C’est juste une mélodie et la suite est tout à fait ouverte ; ça s’est passé comme ça ce soir-là au Village Vanguard, mais ça peut être très variable.

- Avez-vous encore des projets pour le duo ?

Anat Cohen et moi avons enregistré un concert en Californie l’an passé. Et chaque année au mois de mai depuis les dix dernières années, j’ai une série d’invitations en duo que je lance au « Jazz Standard » à New York. Six invités différents chaque année : Julian Lage, Chris Potter, des gens avec qui je joue parfois, mais aussi des rencontres et on se dit alors qu’on pourrait se revoir si ça marche. Julian est venu une année et ça a bien marché et on a décidé de faire un album, ça se passe de façon très organique, ce n’est pas comme si un producteur nous disait ce que nous devons faire. Avec des chanteurs/chanteuses, je ne joue plus qu’en duo, avec Norma Winstone, Kurt Elling, Cécile McLorin Salvant, rien que des musiciens qui sont très coopératifs, qui partagent. Je ne suis plus intéressé par des collaborations plus larges où je devrais écrire des arrangements par exemple. J’adore l’association voix-piano, très naturelle : je demande si ils connaissent une chanson et si c’est le cas, on la fait.

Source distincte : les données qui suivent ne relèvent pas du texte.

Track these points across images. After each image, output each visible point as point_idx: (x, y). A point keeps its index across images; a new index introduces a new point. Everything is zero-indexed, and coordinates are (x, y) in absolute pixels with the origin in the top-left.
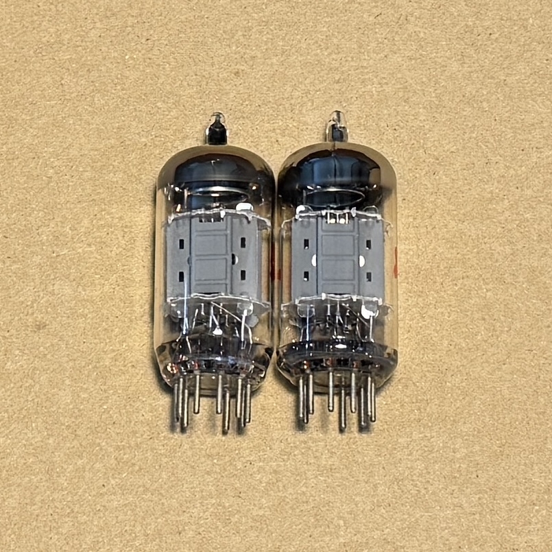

- Les paroles vous interpellent dans les chansons et vous êtes aussi très intéressé par la littérature.

Oui, j’ai enregistré avec un ensemble « Leaves of Grass » il y a une dizaine d’années et nous allons le jouer pour la première fois sur scène lors de la sortie de mon livre en septembre. Les écrits de Walt Whitman sont très inspirants, il est un des plus grands poètes-philosophes, très américains dans le bon sens, et c’est très important par rapport à ce qui se passe dans mon pays, horrible ! Et c’est pire chaque jour, il nomme quelqu’un à l’environnement qui conteste le réchauffement climatique, c’est choquant. Une des choses agréables quand on est en tournée en Europe, c’est qu’on n’est pas au milieu de tout cela, qu’on ne lit pas le New York Times chaque jour, qu’on est dans un environnement calme pour jouer et écrire.

- Hier à la radio, on vous demandait quelle pièce vous alliez jouer pour entamer le concert du lendemain. Maintenant, à une heure du concert, le savez-vous ?

Non… Je commence parfois par quelque chose de plus énergique, ou par une pièce plus méditative comme la composition de Jobim sur l’album solo. Cela dépend aussi de ce que le groupe de la première partie – si il y en a une – joue, comment ça sonne, quelle est leur énergie. J’ai une idée de ce que je pourrais jouer, mais c’est le moment du concert qui fait le choix.